4) Tom Baker wanted to have a talking cabbage as a companion. At least, so legend has it. The talking cabbage would have been an alien creature that sat on the Doctor's shoulder, and could have served as a replacement when Louise Jameson (Leela) left the series. Baker was also quite keen on the idea of the Doctor having a much older woman as a companion.
3) One of Peter Davison's first companions could have been a former Tom Baker companion. As Tom Baker neared the end of his run of playing the Doctor, the new producer, John Nathan-Turner, wanted to bring back a former companion to help bridge the gap between the Fourth and Fifth Doctors. He approached Elisabeth Sladen, who didn't want to return to the show, but agreed to star in a spin-off instead. But he also was in talks with Louise Jameson, who'd played Leela, for quite a while. Jameson was keen to come back for two or three stories, but Nathan-Turner wanted her to commit to a whole season, and she said no. So instead, the new character of Tegan Jovanka was created.
2) The Daleks almost didn't appear in the new series at all. The original co-creator of the Daleks, Terry Nation, owned the copyright of the show's most famous monsters. At various points during the show's history, the Daleks had been off limits (notably 1968-1971) and Nation's Estate was leery of letting the revamped show use them in 2005. While Rob Shearman was working on his script, "Dalek," negotiations broke down altogether — the show couldn't include the Daleks at all. Shearman explained to Den of Geek:
I'm afraid I panicked a bit for a week or two. I came up with other ideas for new episodes altogether, but I was trying too hard - and eventually Russell sat me down, gave me a new monster to plug the gap, and sent me back to work. The identity of that monster, the fact it wasn't an iconic Dalek, changed the entire script from top to bottom - it made it much funnier, actually, which I rather liked. What he gave me was a silver ball, and told me that within it he'd later reveal an entire human head from the end of time - they had come out of nowhere, these mysterious creatures, killed the Time Lords, killed the Daleks....

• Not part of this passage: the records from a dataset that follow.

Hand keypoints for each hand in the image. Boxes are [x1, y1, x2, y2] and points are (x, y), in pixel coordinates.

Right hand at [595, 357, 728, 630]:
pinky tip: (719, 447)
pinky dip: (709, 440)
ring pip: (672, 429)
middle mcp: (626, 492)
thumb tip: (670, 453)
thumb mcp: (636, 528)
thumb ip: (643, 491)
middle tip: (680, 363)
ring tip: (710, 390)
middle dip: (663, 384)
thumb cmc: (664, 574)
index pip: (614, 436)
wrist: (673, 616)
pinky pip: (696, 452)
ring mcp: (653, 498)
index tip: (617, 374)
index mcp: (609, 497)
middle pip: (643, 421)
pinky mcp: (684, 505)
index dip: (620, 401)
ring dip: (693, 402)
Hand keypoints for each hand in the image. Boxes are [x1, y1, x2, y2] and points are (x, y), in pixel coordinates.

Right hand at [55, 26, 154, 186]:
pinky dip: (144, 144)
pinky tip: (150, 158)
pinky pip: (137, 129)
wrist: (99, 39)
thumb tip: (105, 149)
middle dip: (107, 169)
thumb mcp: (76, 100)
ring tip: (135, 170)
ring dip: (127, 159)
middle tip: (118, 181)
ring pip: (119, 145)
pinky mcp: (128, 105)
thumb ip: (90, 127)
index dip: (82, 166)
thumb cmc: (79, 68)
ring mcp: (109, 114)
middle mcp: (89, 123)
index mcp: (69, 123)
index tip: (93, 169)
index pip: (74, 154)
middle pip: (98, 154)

Russell told me that he had in mind that those silver balls were part of a season three idea he'd now brought forward - and, sure enough, at the end of season three there they were, now called the Toclafane. He's a clever chap, Russell.
Of course, in the end, the Terry Nation estate relented and the Daleks were able to appear after all. But it's fascinating to imagine how things could have played out differently if the Toclafane had been the villains of season one.

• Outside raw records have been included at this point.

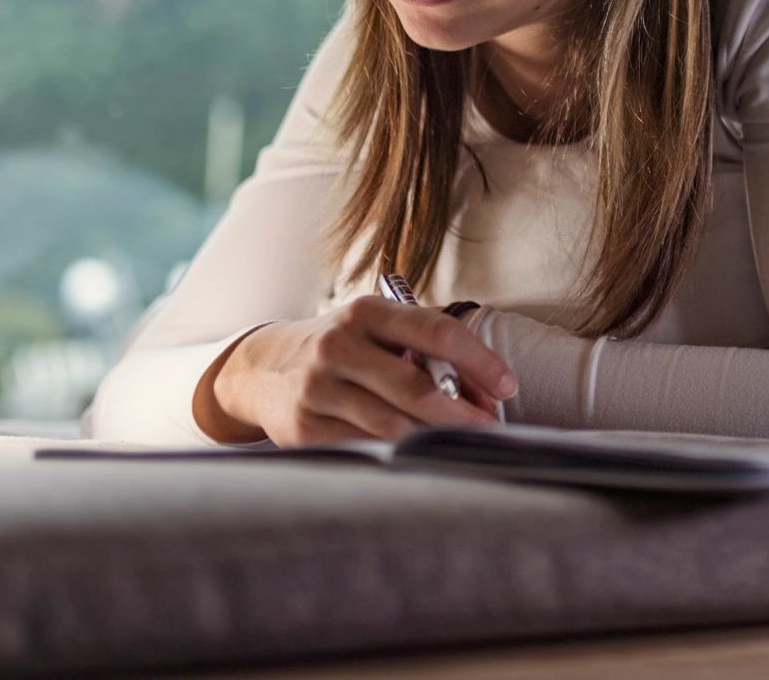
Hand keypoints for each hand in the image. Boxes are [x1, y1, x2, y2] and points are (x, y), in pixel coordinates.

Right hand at [202, 297, 519, 445]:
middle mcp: (339, 346)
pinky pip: (365, 448)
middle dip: (463, 415)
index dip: (479, 361)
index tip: (508, 386)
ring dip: (436, 440)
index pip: (437, 331)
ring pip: (393, 425)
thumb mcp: (376, 331)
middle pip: (417, 388)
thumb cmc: (341, 347)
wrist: (260, 368)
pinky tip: (420, 456)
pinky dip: (399, 455)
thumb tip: (484, 392)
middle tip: (492, 430)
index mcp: (367, 312)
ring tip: (464, 446)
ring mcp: (318, 388)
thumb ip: (425, 352)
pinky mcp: (303, 428)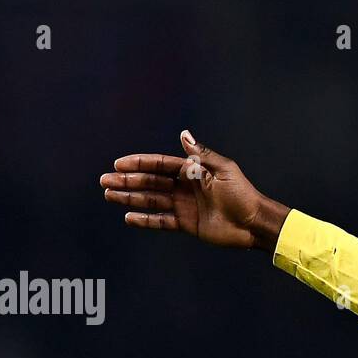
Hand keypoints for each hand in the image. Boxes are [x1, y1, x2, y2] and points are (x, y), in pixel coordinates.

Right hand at [100, 130, 287, 249]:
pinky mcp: (187, 224)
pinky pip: (162, 221)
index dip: (139, 164)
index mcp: (192, 170)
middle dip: (128, 181)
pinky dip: (146, 219)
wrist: (253, 222)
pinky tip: (128, 217)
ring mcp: (185, 205)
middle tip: (104, 181)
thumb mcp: (222, 170)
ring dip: (130, 198)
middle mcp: (185, 187)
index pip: (159, 165)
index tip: (118, 165)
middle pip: (150, 182)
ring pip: (152, 200)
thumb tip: (183, 134)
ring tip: (109, 195)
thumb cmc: (242, 194)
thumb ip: (199, 155)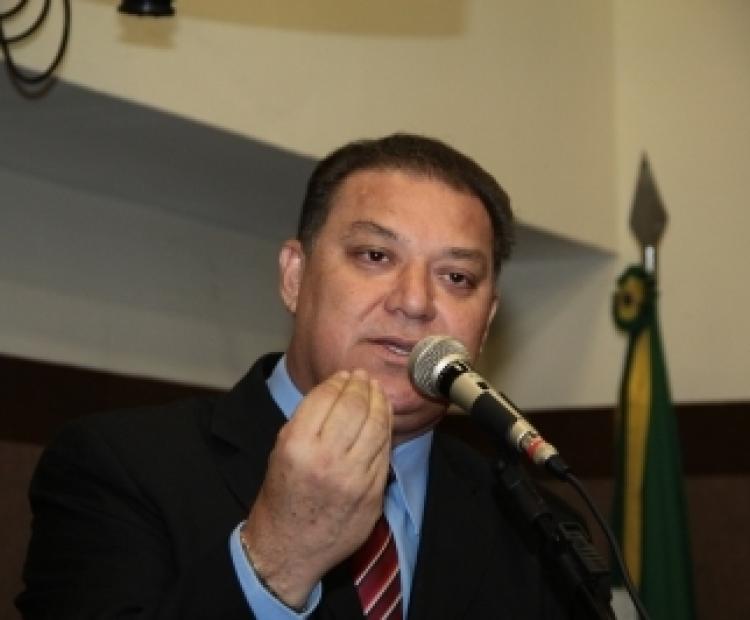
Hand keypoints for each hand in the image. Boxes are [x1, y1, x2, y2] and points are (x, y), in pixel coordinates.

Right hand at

1) The Doctor could have had an evil son. The show's original star, William Hartnell, was keen on doing a storyline called "The Son of Doctor Who." No, this wouldn't have been an earlier version of "The Doctor's Daughter." As Hartnell explained:
At one time (in late 1964) I thought we might extend the series and I suggested giving the Doctor a son and calling the programme The Son of Doctor Who. The idea was for me to have a wicked son. We would both look alike, each have a TARDIS and travel in outer space. In actual fact, it would have meant that I had to play a dual role when I `met' my son.
Would this son have been the father of the Doctor's granddaughter Susan? The BBC shot down the idea, so we'll never know.